Low penetration and low per capita consumption: Due to the large size of the market, penetration level in most product categories like jams, toothpaste, skin care, hair wash etc. in India is low. This is more visible when comparison is done between the rural and the urban areas. The average consumption by rural households is much lower than their urban counterparts. Existence of unsaturated markets provides an excellent opportunity for the industry players in the form of a vastly untapped market as the income rises.

Penetration %
CategoryAll India %Urban %Rural %
Deodorants2.15.50.6
Toothpaste48.674.937.6
Skin Cream2231.517.8
Shampoo3852.131.9
Utensil Cleaner2859.914.6
Instant Coffee6.615.52.8
Washing Powder86.190.784.1
Detergent Bar88.691.487.4
Toilet Soap91.597.488.9
Source: HLL investor meet 2006

Apart from low penetration, even the per capita consumption in most of the FMCG categories (including the high penetration categories) in India is low as compared to both the developed markets and other emerging economies. A rise in per capita consumption, with improvement in incomes and affordability and rising urbanisation is further expected to boost FMCG demand. Also, as the income rises, the shift from unbranded to branded products is expected to be more evident.

Outsourcing hub: India has a vast resource of raw materials across different products. Apart from the advantage in terms of ample raw material availability, existence of low-cost labour force also works in favour of India. Easy raw material availability and low labour costs have resulted in a lower cost of production. As a result India has become a base for many MNCs like HLL and P&G as an outsourcing hub.
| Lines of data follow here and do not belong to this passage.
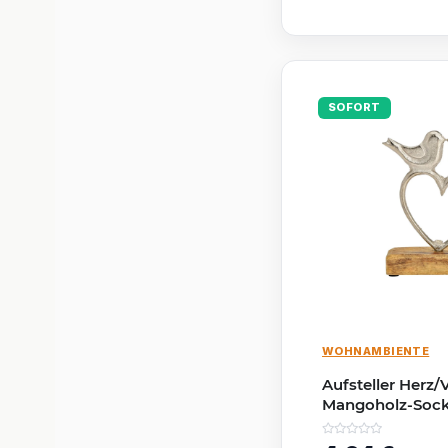
SOFORT
WOHNAMBIENTE
Aufsteller Herz/
Mangoholz-Socke
| 15×17×5 cm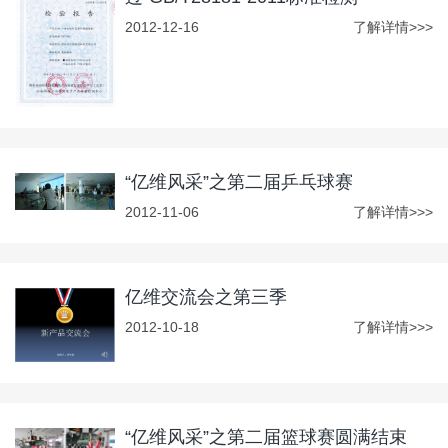
2012-12-16
了解详情>>>
“亿维风采”之第二届乒乓球赛
2012-11-06
了解详情>>>
亿维交流会之第三季
2012-10-18
了解详情>>>
“亿维风采”之第二届篮球赛圆满结束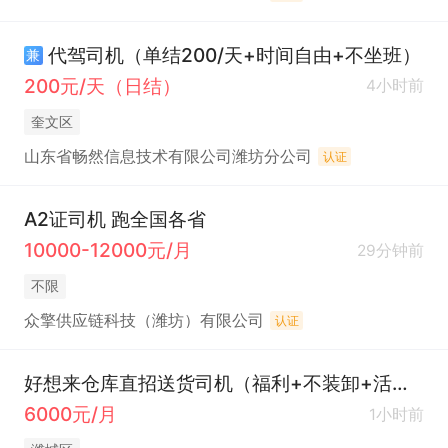
代驾司机（单结200/天+时间自由+不坐班）
兼
200元/天（日结）
4小时前
奎文区
山东省畅然信息技术有限公司潍坊分公司
认证
A2证司机 跑全国各省
10000-12000元/月
29分钟前
不限
众擎供应链科技（潍坊）有限公司
认证
好想来仓库直招送货司机（福利+不装卸+活轻松）
6000元/月
1小时前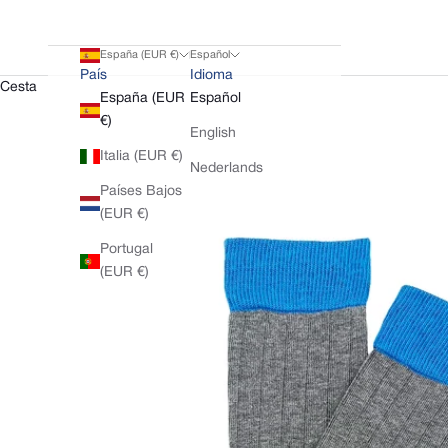
España (EUR €)
Español
País
Idioma
Cesta
España (EUR
Español
€)
English
Italia (EUR €)
Nederlands
Países Bajos
(EUR €)
Portugal
(EUR €)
Retailing-the new growth area: Modern trade accounts for 9% of FMCG sales in metros. Overall they account for approximately 4% of FMCG sales today. With nearly 220 malls expected to come up in the next four to five years in the country, the demand for products is expected to be higher.

Looking ahead...
The FMCG sector is characterised by a well-established distribution network, intense competition between the organised and unorganised segments and low operational cost. As per the BRIC report, India's per capita disposable income currently stands at US$ 556 per annum, which will rise to US$ 1,150 by 2015. With the rise in the share of the middle class, the FMCG market is all set to treble from US$ 11.6 bn in 2003 to US$ 33.4 bn in 2015. However, poor infrastructure, the affordability of a product or a service to a rural consumer with low disposable income, intense competition would be the key challenges. Nevertheless, with the rapidly growing economy, rising disposable income, changing consumer expenditure pattern and increasing number of middle class families, the FMGC market is set to take a big leap in the coming years.